Average voter turnout at last month’s Victoria’s local council elections was a record 81.4 per cent, the Victorian Electoral Commission said last week.
Electoral Commissioner Warwick Gately congratulated Victorians on their record turnout for the election – which was conducted entirely by mail ballot because of Covid-19.
Campaigning was restricted during the lockdown with no face-to-face meetings, although letterboxing was allowed.
Mr Gately said several factors had likely contributed to the increased participation rate.
“We engaged students to design a campaign to appeal to all voters but particularly young voters … and the commission’s SMS voter alert also mobilised voters.
“Going by the record numbers of phone calls, emails and visitors using our website, we are confident the messaging landed well,” said Mr Gately.

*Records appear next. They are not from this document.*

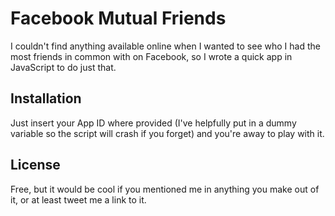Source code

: # Facebook Mutual Friends

I couldn't find anything available online when I wanted to see who I had the most friends in common with on Facebook, so I wrote a quick app in JavaScript to do just that.

## Installation

Just insert your App ID where provided (I've helpfully put in a dummy variable so the script will crash if you forget) and you're away to play with it.

## License

Free, but it would be cool if you mentioned me in anything you make out of it, or at least tweet me a link to it.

Voting enrolments were also the highest ever at 4.29 million people, as were the number of candidates – 2187 Victorians – who stood for election.
The Municipal Association of Victoria said the poll results were positive for greater gender diversity with female councillors now comprising 43.8 per cent of elected positions state-wide, up from 38 per cent in 2016.
The Greens performed notably well in the elections, securing 34 local council positions and winning a majority on the Yarra City Council.
In related news, the NSW Government has ruled out postal-only voting for next year’s council elections after the Local Government Association of NSW warned it risked skewing the outcome in favour of an older demographic.
The State Government had been considering a proposal from the NSW Electoral Commission for mandatory universal postal voting for the council elections.
LGNSW said it was “very pleased” the idea of enforced universal postal voting has been “put back in the box”.
“Local governments have always been strongly opposed to a postal-vote-only rule, and LGNSW has made its views clear with the NSW government,” LGNSW [and ALGA] President Linda Scott said.
She said councils did not oppose postal voting, but they were against a “one-size-fits-all approach” which stripped away other options.
“We have long called for the NSW government to ensure council elections are held in a manner as similar as possible to state and federal elections, to reduce voter confusion and encourage higher voter participation,” she said.